Valle Nevado is the big daddy, La Parva is the rich cousin and El Colorado is the little brother in hand-me-downs – that kind of funky, low-key resort where the lifts are slow and the skiers are generally recreational types who stick to groomed runs. But there are a lot of decent steeps here, and few know that El Colorado can be a gem on a powder day – its east face, in fact, usually receives the largest dumps in the Three Valleys area. I’ve been here on a weekday after a storm and felt like there were only ten other people on the mountain. The steep chutes that face Valle Nevado are especially good, with a nearly vertical T-bar lift that can be either fun or a butt-burner, depending on your perspective. During the early season when there is little coverage the wind can whip the west face until it’s totally bald, or turn snow into bulletproof conditions.

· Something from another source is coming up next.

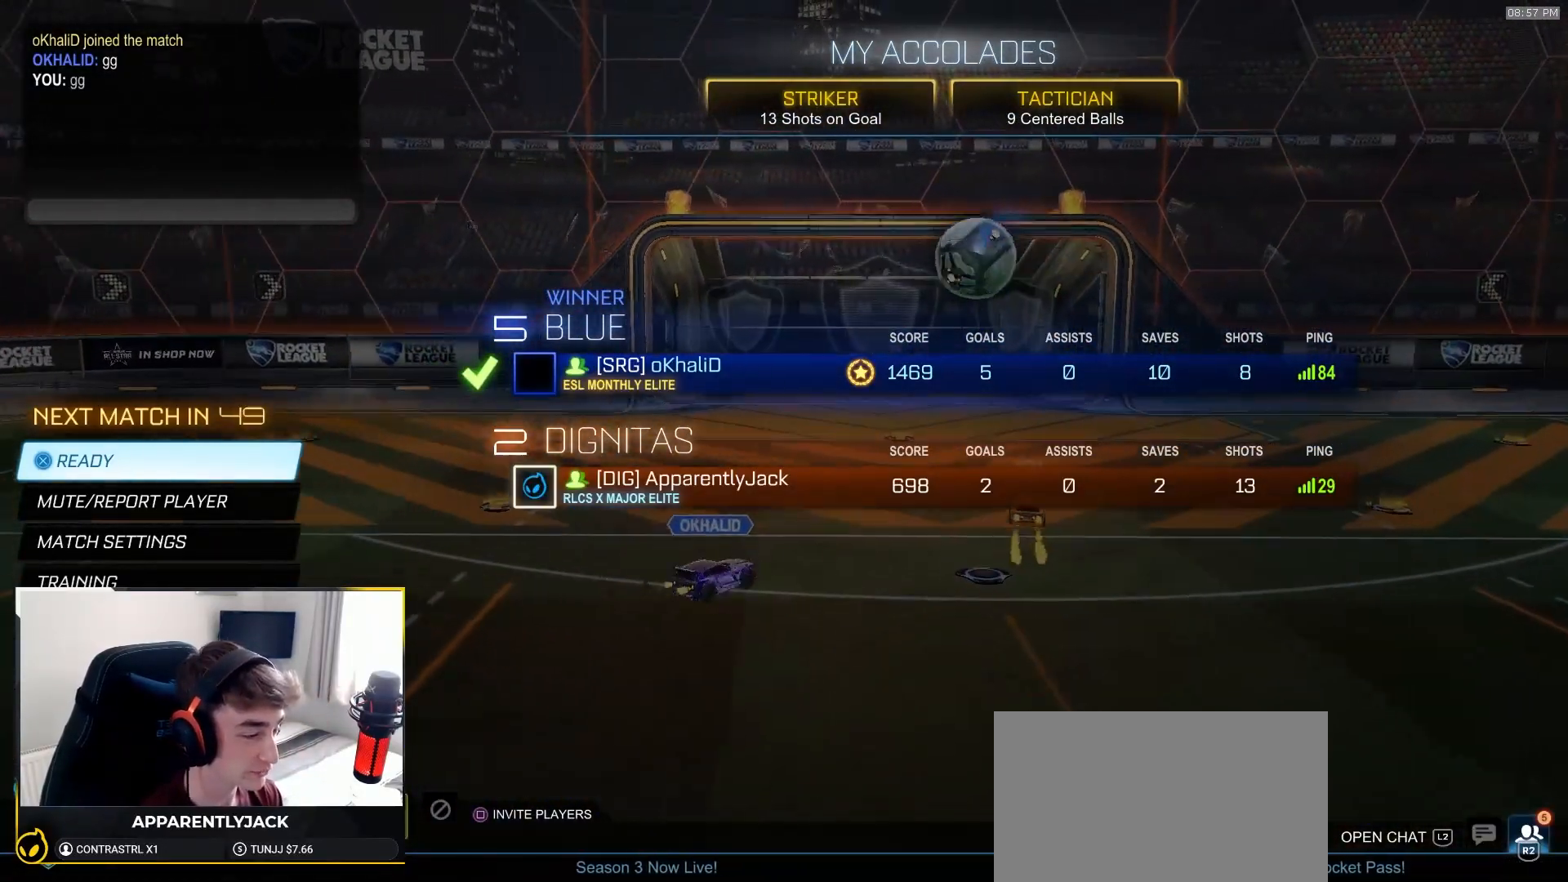
Gameplay with a controller (PlayStation layout); each line is a JSON object with the inputs held at the frame after it. "events" lists button and stick changes between this image and that frame as [ms after this image, input, new state], when the widget could be followed in between. Not read: L3 R3 TOUCHPAD.
{"buttons": ["CROSS"], "left_stick": "center", "right_stick": "center", "events": [[450, "CROSS", "down"]]}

The resort wraps around a cone-shaped mountain above treeline so you can pick a line anywhere you want – there are loads of off-piste runs here, and they have a snowpark.
The best thing about this resort is that it is closest to Santiago, and that a small and ramshackle village called Farallones spreads out below and offers loads of economical lodging options, including a backpacker’s hostel, the Posada Farallones, and the resort’s own apartments, which I’ve stayed in and can vouch for as being much more comfortable than La Parva’s. There is a small “resort” also called Farallones that connects with El Colorado and is mostly beginner runs and a tubing center popular with nonskiers up from Santiago.
I’d say this is a good resort if you want a) a shorter stay than demanded by Valle Nevado or b) something cheaper on the lodging side. El Colorado sits smack dab between Valle and La Parva, so one day you ski El Colorado, the next buy an interconnect ticket and ski Valle, then the third day shuttle the 10 minutes over to La Parva and ski there.